Method 4: Reduce Memory Footprint with Itertools

The itertools module provides utilities for efficient looping, which can be applied to generate rotations of the array without modifying it in place. This method minimizes memory usage while still providing a way to calculate the maximum weighted sum.

Here’s an example:

from itertools import cycle, islice

def itertools_max_weighted_sum(arr):
    max_sum = current_sum = sum(i*val for i, val in enumerate(arr))
    n = len(arr)
    rotated = cycle(arr)
    for _ in range(1, n):
        next(rotated)
        current_sum = sum(i*val for i, val in islice(rotated, n))
        max_sum = max(max_sum, current_sum)
    return max_sum

example_array = [4, 3, 2, 6]
print(itertools_max_weighted_sum(example_array))

Output: 26

In this code, itertools.cycle() is combined with itertools.islice() to efficiently rotate the array and calculate the weighted sum without the need for array duplication. This method improves memory use while maintaining O(n^2) time complexity.

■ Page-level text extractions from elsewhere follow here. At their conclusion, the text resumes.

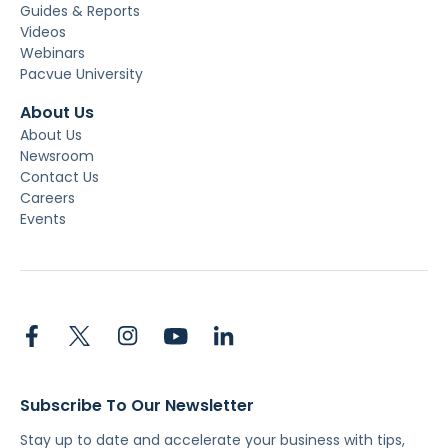
Guides & Reports
Videos
Webinars
Pacvue University
About Us
About Us
Newsroom
Contact Us
Careers
Events
Subscribe To Our Newsletter
Stay up to date and accelerate your business with tips,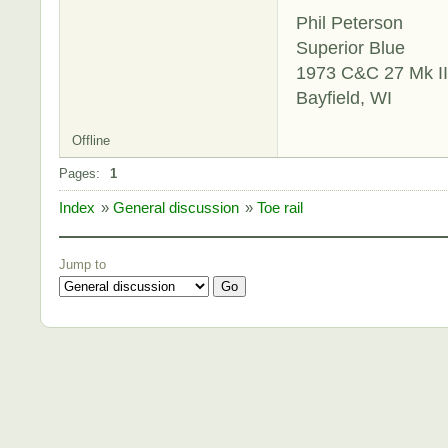
Phil Peterson
Superior Blue
1973 C&C 27 Mk II
Bayfield, WI
Offline
Pages:
1
Index
»
General discussion
»
Toe rail
Jump to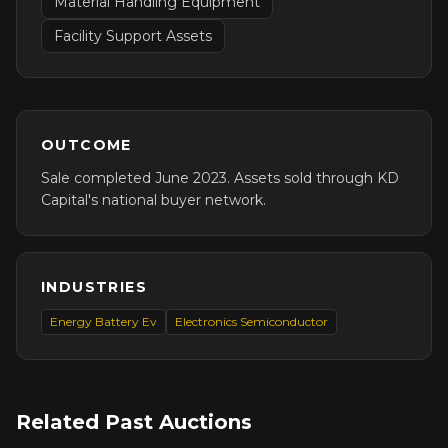
Material Handling Equipment
Facility Support Assets
OUTCOME
Sale completed June 2023. Assets sold through KD
Capital's national buyer network.
INDUSTRIES
Energy Battery Ev
Electronics Semiconductor
Related Past Auctions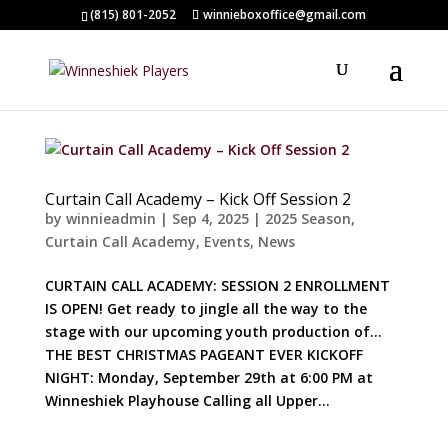
(815) 801-2052
winnieboxoffice@gmail.com
Curtain Call Academy – Kick Off Session 2
by
winnieadmin
|
Sep 4, 2025
|
2025 Season
,
Curtain Call Academy
,
Events
,
News
CURTAIN CALL ACADEMY: SESSION 2 ENROLLMENT
IS OPEN! Get ready to jingle all the way to the
stage with our upcoming youth production of…
THE BEST CHRISTMAS PAGEANT EVER KICKOFF
NIGHT: Monday, September 29th at 6:00 PM at
Winneshiek Playhouse Calling all Upper...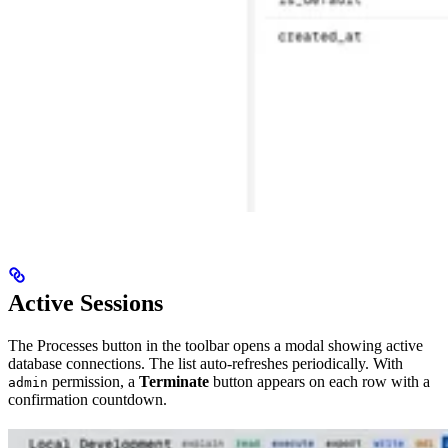
Active Sessions
The Processes button in the toolbar opens a modal showing active
database connections. The list auto-refreshes periodically. With
permission, a
Terminate
button appears on each row with a
admin
confirmation countdown.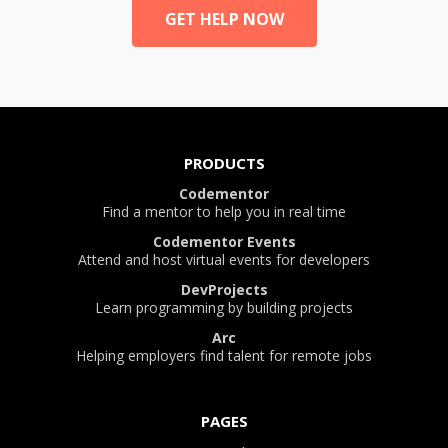
GET HELP NOW
PRODUCTS
Codementor
Find a mentor to help you in real time
Codementor Events
Attend and host virtual events for developers
DevProjects
Learn programming by building projects
Arc
Helping employers find talent for remote jobs
PAGES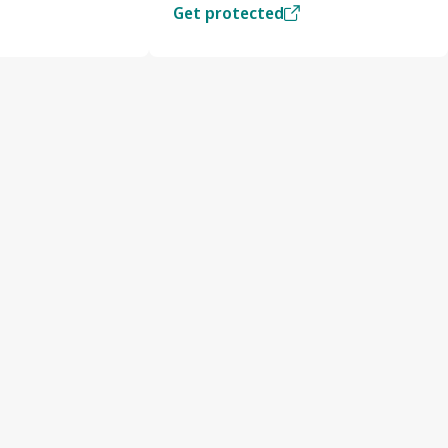
Get protected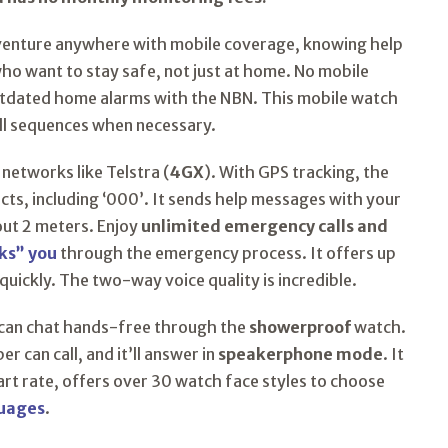
venture anywhere with mobile coverage, knowing help
 who want to stay safe, not just at home. No mobile
utdated home alarms with the NBN. This mobile watch
all sequences when necessary.
 networks like Telstra (
4GX
). With GPS tracking, the
ts, including ‘000’. It sends help messages with your
out 2 meters. Enjoy
unlimited emergency calls and
ks” you
through the emergency process. It offers up
quickly. The two-way voice quality is incredible.
 can chat hands-free through the
showerproof
watch.
 can call, and it’ll answer in
speakerphone mode
. It
rt rate, offers over 30 watch face styles to choose
guages
.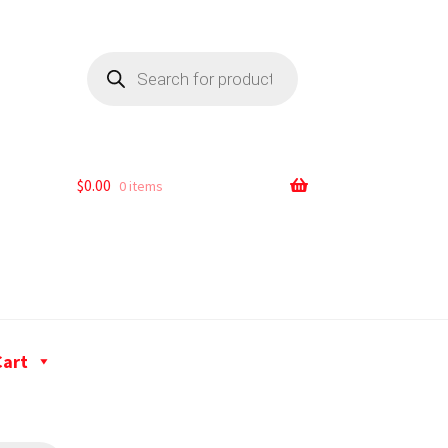
$
0.00
0 items
Cart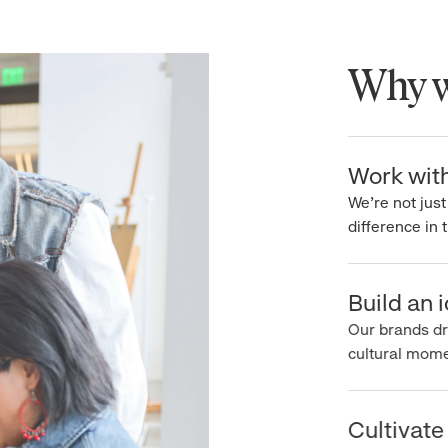
Why wo
Work with 
We’re not just 
difference in th
Build an ic
Our brands driv
cultural moment
Cultivate 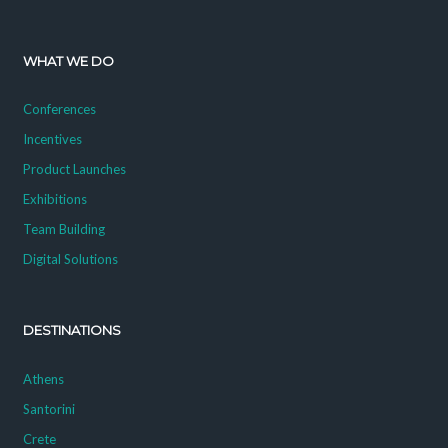
WHAT WE DO
Conferences
Incentives
Product Launches
Exhibitions
Team Building
Digital Solutions
DESTINATIONS
Athens
Santorini
Crete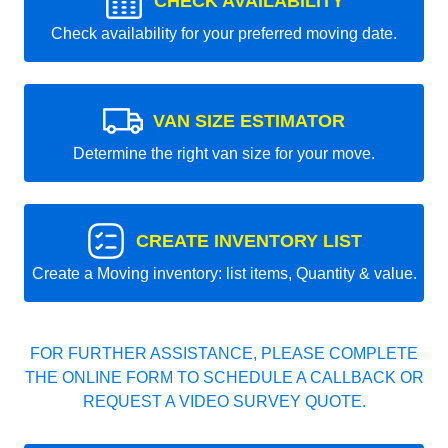
CHECK AVAILABILITY
Check availability for your preferred moving date.
VAN SIZE ESTIMATOR
Determine the right van size for your move.
CREATE INVENTORY LIST
Create a Moving inventory: list items, Quantity & value.
FOR FURTHER ASSISTANCE, PLEASE COMPLETE
THE ONLINE FORM TO SCHEDULE A CALLBACK OR
REQUEST A VIDEO SURVEY QUOTE.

Bonus One-Liner Method 5: Using List Comprehension

This one-liner method targets Python enthusiasts who appreciate concise expressions by solving the problem with a single line of code utilizing Python’s list comprehension along with built-in max() and sum() functions.

Here’s an example:

def one_liner_max_weighted_sum(arr):
    return max(sum((j*(arr[i-j] if i-j >= 0 else arr[i-j+len(arr)] for j in range(len(arr)))), i in range(len(arr)))

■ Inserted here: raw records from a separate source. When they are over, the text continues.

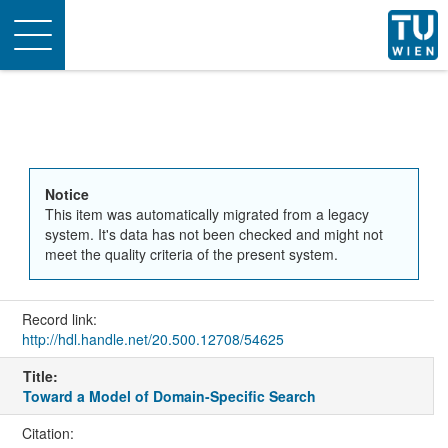
Toggle
navigation
Notice
This item was automatically migrated from a legacy
system. It's data has not been checked and might not
meet the quality criteria of the present system.
Record link:
http://hdl.handle.net/20.500.12708/54625
Title:
Toward a Model of Domain-Specific Search
Citation: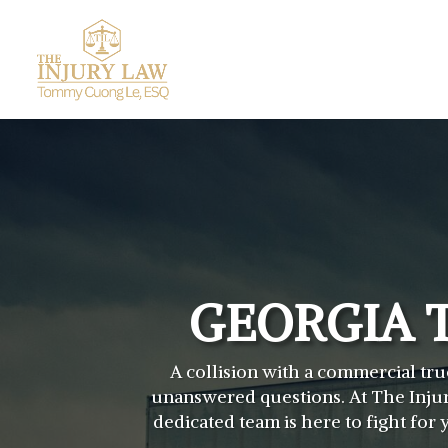
GEORGIA 
A collision with a commercial tru
unanswered questions. At The Injur
dedicated team is here to fight fo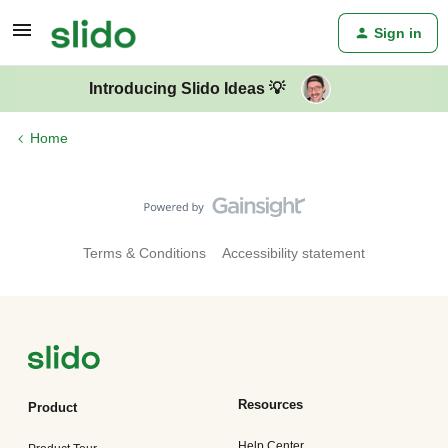
Sign in
Introducing Slido Ideas 💡
Home
Terms & Conditions
Accessibility statement
Resources
Product
Help Center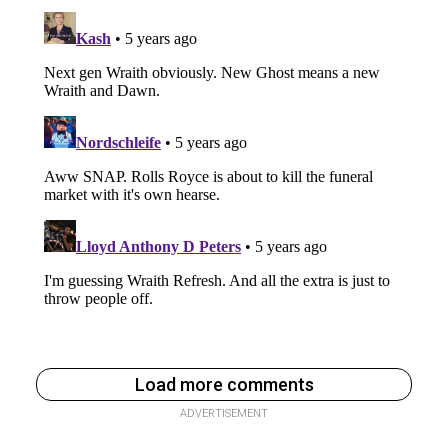
Load more comments
ADVERTISEMENT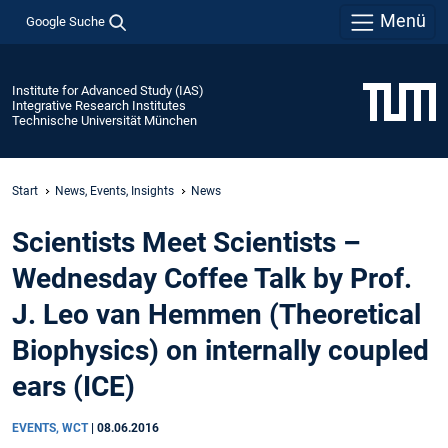
Menü
Google Suche
Institute for Advanced Study (IAS)
Integrative Research Institutes
Technische Universität München
Start
News, Events, Insights
News
Scientists Meet Scientists –
Wednesday Coffee Talk by Prof.
J. Leo van Hemmen (Theoretical
Biophysics) on internally coupled
ears (ICE)
EVENTS, WCT
|
08.06.2016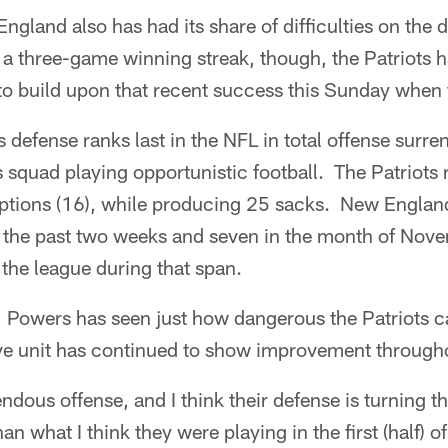
ngland also has had its share of difficulties on the d
 a three-game winning streak, though, the Patriots 
 to build upon that recent success this Sunday when 
s defense ranks last in the NFL in total offense sur
is squad playing opportunistic football. The Patriots 
ceptions (16), while producing 25 sacks. New Englan
n the past two weeks and seven in the month of Nove
 the league during that span.
, Powers has seen just how dangerous the Patriots c
ive unit has continued to show improvement througho
ndous offense, and I think their defense is turning 
an what I think they were playing in the first (half) of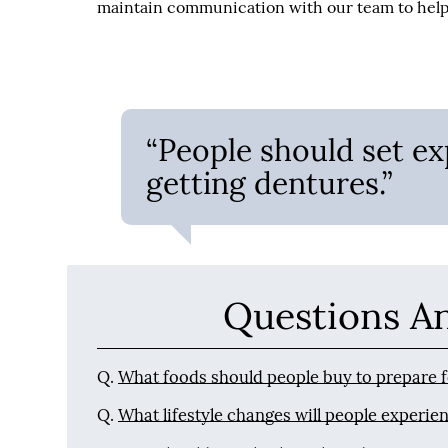
maintain communication with our team to help 
“People should set ex
getting dentures.”
Questions A
Q.
What foods should people buy to prepare 
Q.
What lifestyle changes will people experien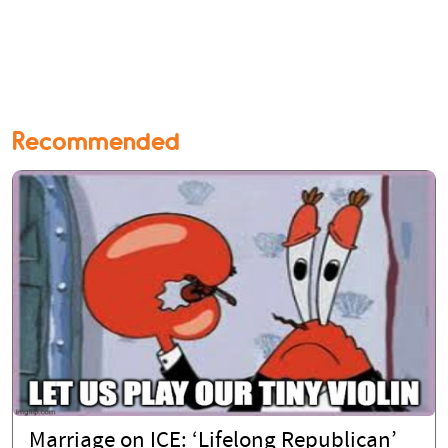
Recommended
Marriage on ICE: ‘Lifelong Republican’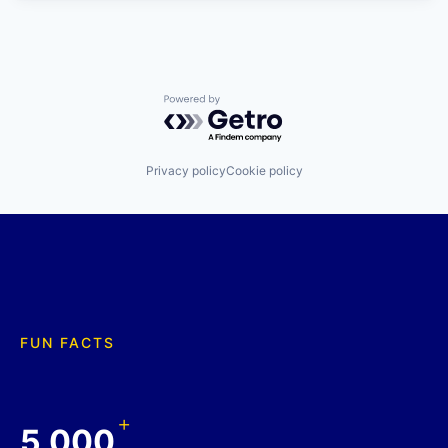
Powered by Getro.com
Privacy policy
Cookie policy
FUN FACTS
+
5,000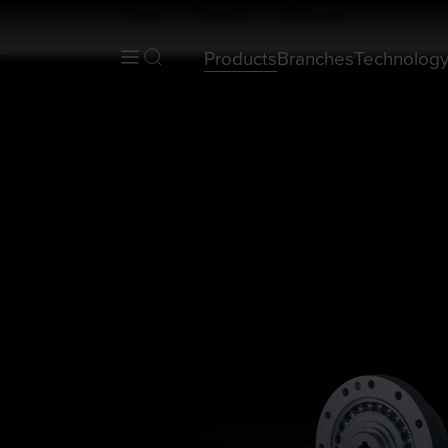
Home
Products
HFUC-2A
Products
Branches
Technolog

example_array = [4, 3, 2, 6]
print(one_liner_max_weighted_sum(example_array))

Output: 26

This concise code snippet demonstrates how to compute the maximum weighted sum of rotations using a one-liner expression in Python. It maintains a compact form but may sacrifice readability for brevity, which can be less maintainable.

Summary/Discussion

  • Method 1: Brute Force Rotation. Simple. Inefficient for large datasets with O(n^2) complexity.
  • Method 2: Efficient Rotation Using Prefix Sums. Reduces time complexity to O(n). Good balance between simplicity and performance.
  • Method 3: Using NumPy for Vectorized Operations. Highly efficient for numerical operations. Requires NumPy installation and is most effective for large datasets.
  • Method 4: Reduce Memory Footprint with Itertools. Optimizes memory usage. Still maintains O(n^2) complexity, thus not as fast as Method 2.
  • Bonus Method 5: One-Liner Using List Comprehension. Extremely compact. Potentially less readable and harder to debug.